## YOUR TASKS
**A.** List every kind of look that the piece below on Jesus' look at Peter names as a possible description of that look.
**B.** In two sentences, summarize the piece below on Jesus' look at Peter.

## EXTRACT
══════════════════════════════

The Lesson of the Look

We live in an age in which we are barraged by information. Often it is quite difficult for us to determine truth from a lie, mere opinion or even preference. Sometimes we think we know more than we actually do. Sometimes we are convinced that we need additional or unavailable information. However many times we are convinced before we consider all of the obtainable or important data.

Apparently this common human tendency is not new. For instance, this morning I was reading the Gospel of Luke, which reports “trial” of Jesus before the High Priest in Jerusalem, during which Peter denies his Lord. Although Peter’s denial was predicted by Jesus earlier in the chapter, it came as a complete surprise to Peter, who had pledged to support Jesus even if he died doing it. Jesus, however, was adamant and insisted on Peter’s future failure.

You probably know the story. During Jesus’ trial, Peter does in fact deny Jesus three times. Jesus knows Peter better than Peter knows Peter! It is here, however, that Luke adds an insightful detail. It seems that as soon as the words come out of Peter’s mouth, “I do not know the man” that Jesus turns and looks directly at Peter, who now recalls Jesus’ prediction. Peter responded with immediate sorrow and repentance.

I’ve often pondered the “look” of Jesus towards Peter. It was if it was merely a glance or casual look, it is likely that Luke would not mention it. Of course a dirty look or a haughty “I told you so look” would be totally out of character for Jesus. But I wonder, if it was a look of disappointment. Surely Peter was disappointed in himself. And although Jesus may have been disappointed with Peter’s conduct, it surely was no surprise to Jesus. Could it have been a “hurt” look? No doubt Peter’s denial would have emotionally wounded Jesus and add to his emotional suffering. That empty feeling of personal rejection by one of his closest allies surely hurt him deeply.

I think the “look” was one of compassion and love. The New Testament describes this as a life-changing moment for Peter. In an instant, he was overcome by the vast love of the Lord Jesus towards him. Peter recognized that Jesus really loved him despite of all of his failures. Apparently he was overwhelmed by the undeserved love and compassion of Jesus, who was then voluntarily experiencing judgment and wrath for him.

Although he may not have realized it immediately, Peter soon became aware that through the cruel death of Jesus God was providing salvation for sinners. Later in his first letter Peter writes about Jesus: He himself bore our sins in his body on the tree, that we might die to sin and live to righteousness. By his wounds you have been healed. For you were straying like sheep, but have now returned to the Shepherd and Overseer of your souls.

══════════════════════════════

## DATA PROVIDED
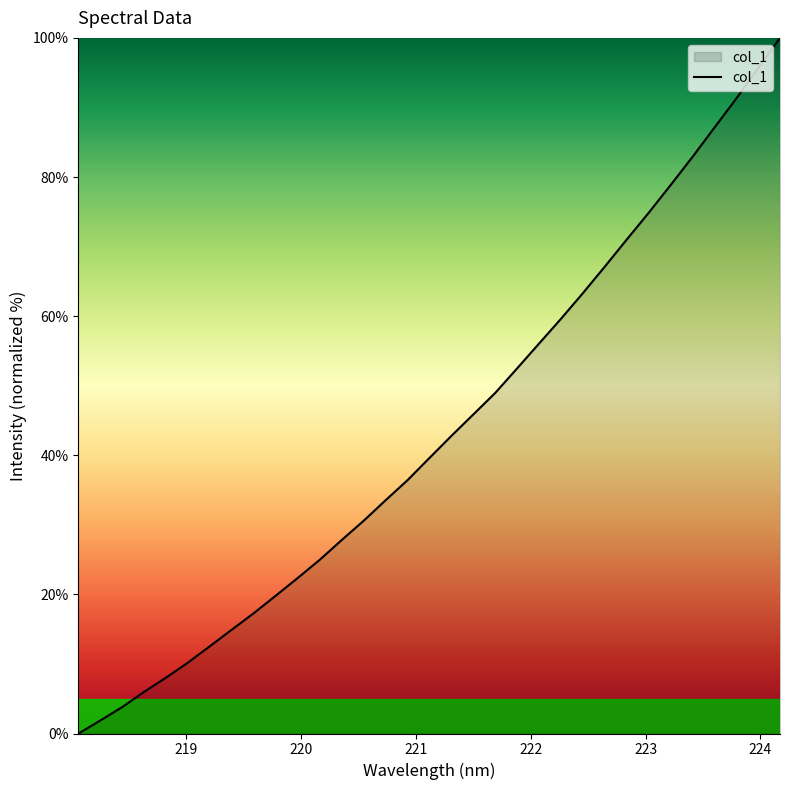

Rank the categories by value from lowest to highest.

218.0596, 218.2508, 218.442, 218.6332, 218.8244, 219.0156, 219.2067, 219.3979, 219.589, 219.7801, 219.9712, 220.1623, 220.3533, 220.5444, 220.7354, 220.9264, 221.1174, 221.3083, 221.4993, 221.6902, 221.8812, 222.0721, 222.263, 222.4538, 222.6447, 222.8355, 223.0264, 223.2172, 223.408, 223.5987, 223.7895, 223.9802, 224.1709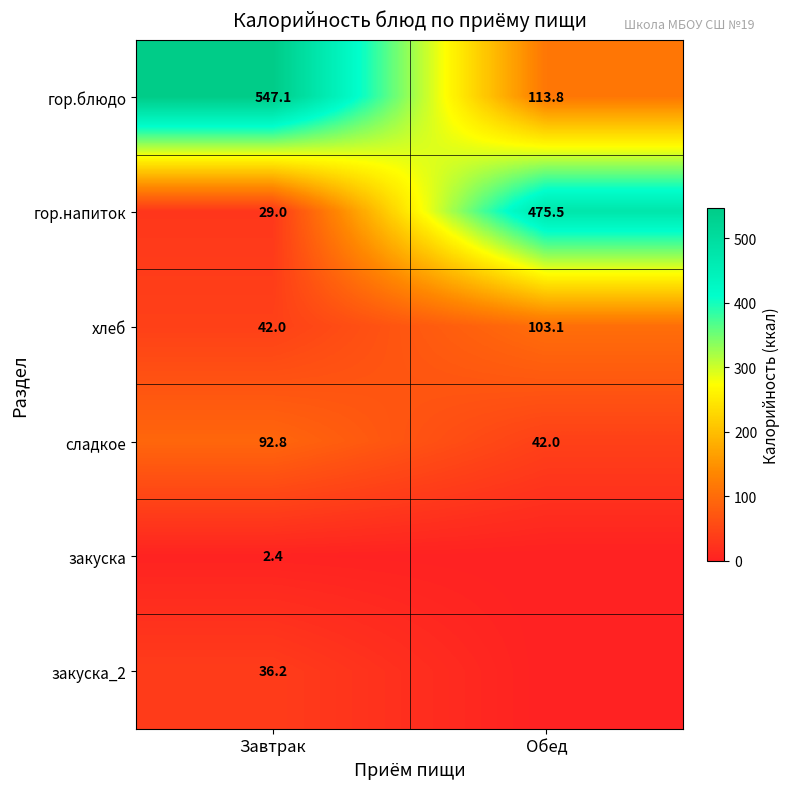

Is it true that хлеб equals 103.1 at Обед?

True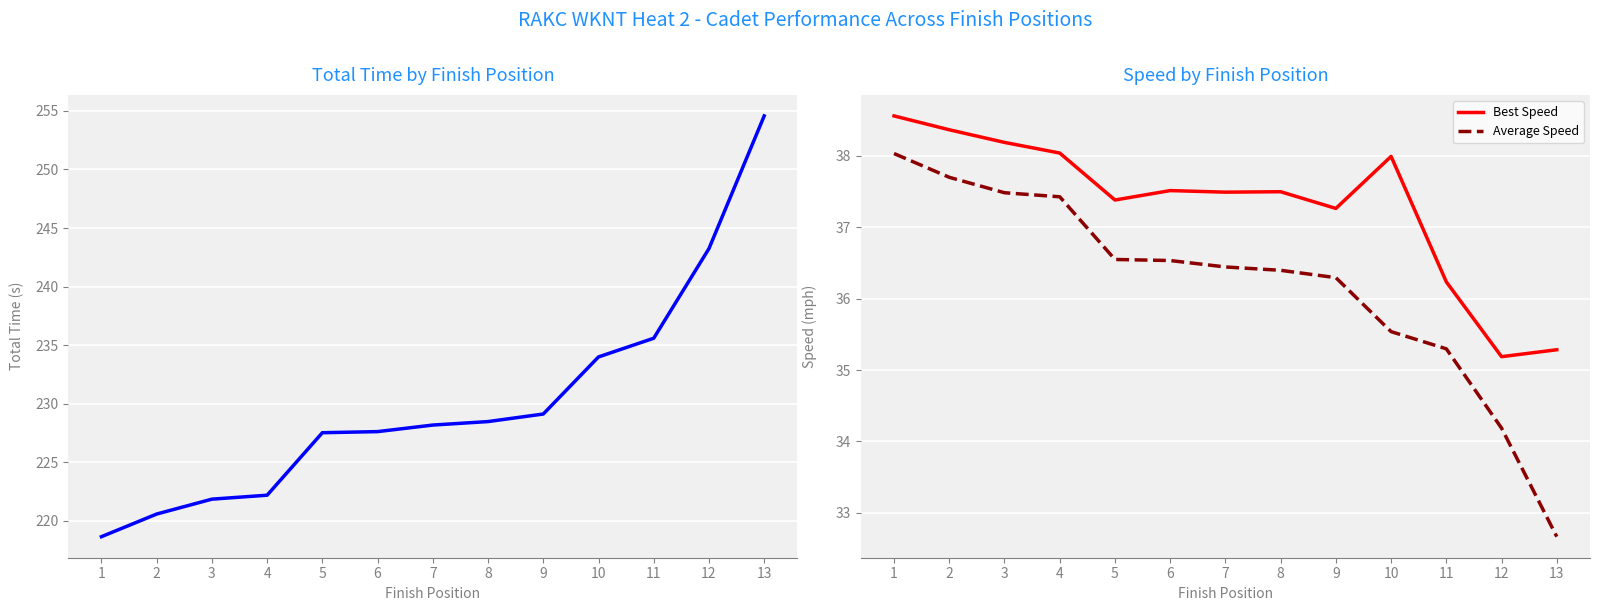

The Best Speed series shows 55.5 at 6. True or false?

False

══════════════════════════════

## EXPECTED RESPONSES
**A.**
- a mere glance or casual look
- a dirty look
- a haughty "I told you so look"
- a look of disappointment
- a "hurt" look
- a look of compassion and love

**B.** During Jesus' trial Peter denies him three times, as Jesus had predicted, and Luke adds that Jesus then turned and looked directly at Peter, who recalled the prediction and responded with sorrow and repentance. The writer weighs what kind of look it was and concludes it was one of compassion and love, a life-changing moment in which Peter was overwhelmed by Jesus' undeserved love.